Lines from the one containing "reflects the consensus" through the end of the data are to be returned exactly, and no others.
** Opening Data shown block **
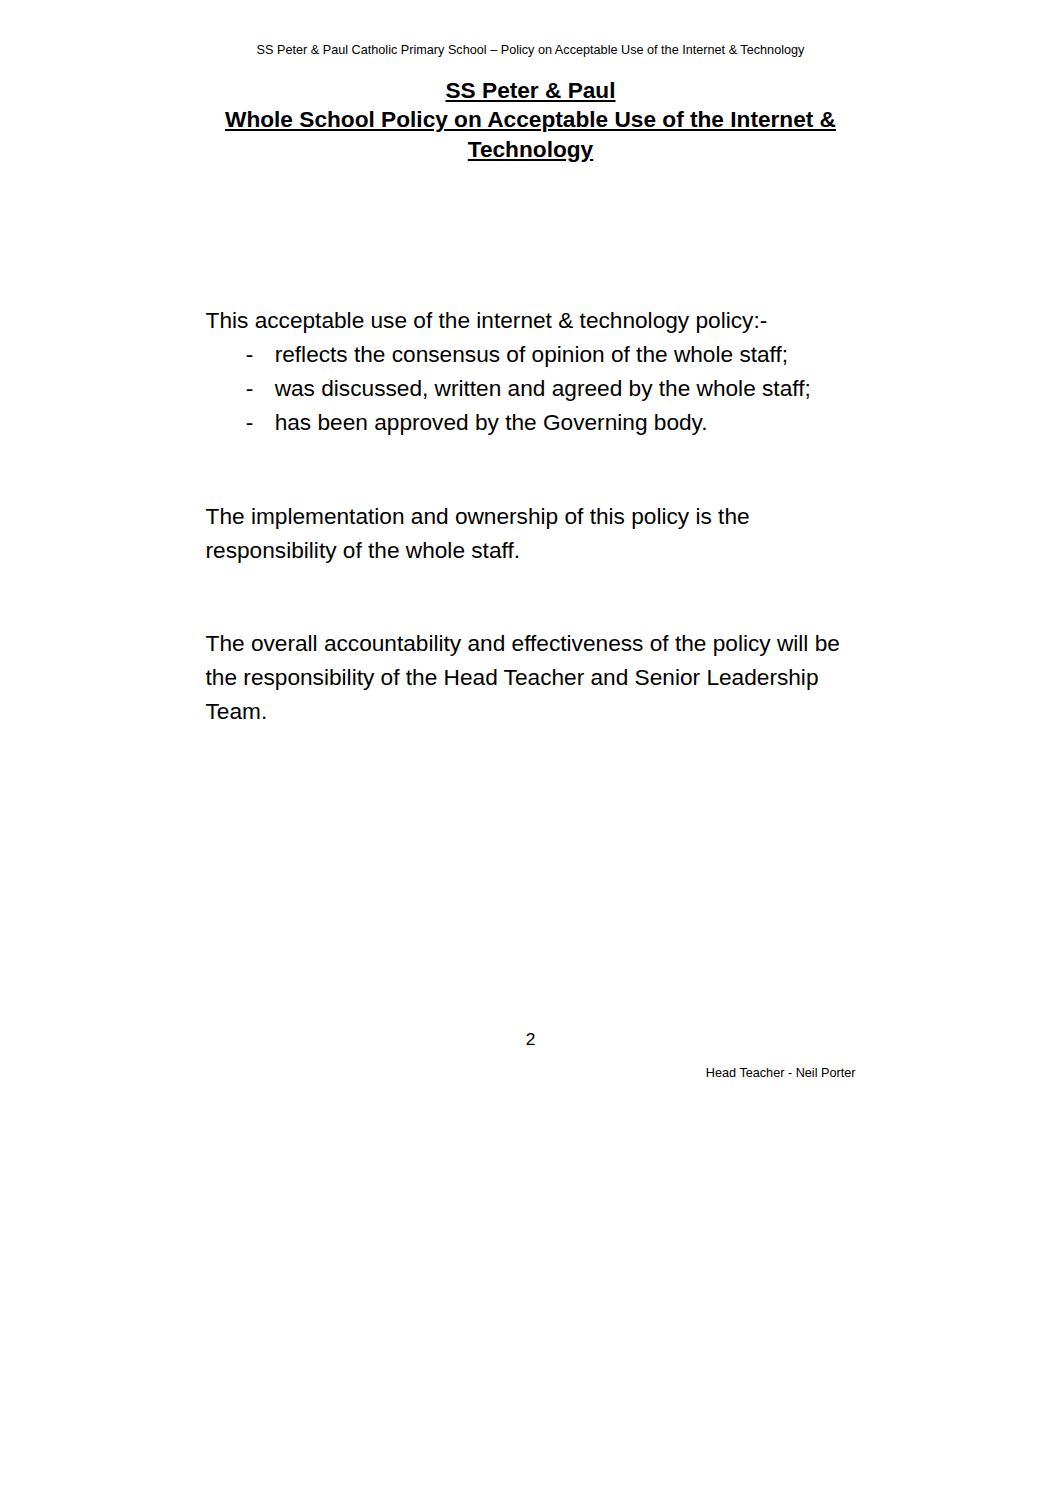SS Peter & Paul Catholic Primary School – Policy on Acceptable Use of the Internet & Technology
SS Peter & Paul
Whole School Policy on Acceptable Use of the Internet & Technology
This acceptable use of the internet & technology policy:-
reflects the consensus of opinion of the whole staff;
was discussed, written and agreed by the whole staff;
has been approved by the Governing body.
The implementation and ownership of this policy is the responsibility of the whole staff.
The overall accountability and effectiveness of the policy will be the responsibility of the Head Teacher and Senior Leadership Team.
2
Head Teacher - Neil Porter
** Closing Data shown block **
Exercise solution
reflects the consensus of opinion of the whole staff;
was discussed, written and agreed by the whole staff;
has been approved by the Governing body.
The implementation and ownership of this policy is the responsibility of the whole staff.
The overall accountability and effectiveness of the policy will be the responsibility of the Head Teacher and Senior Leadership Team.
2
Head Teacher - Neil Porter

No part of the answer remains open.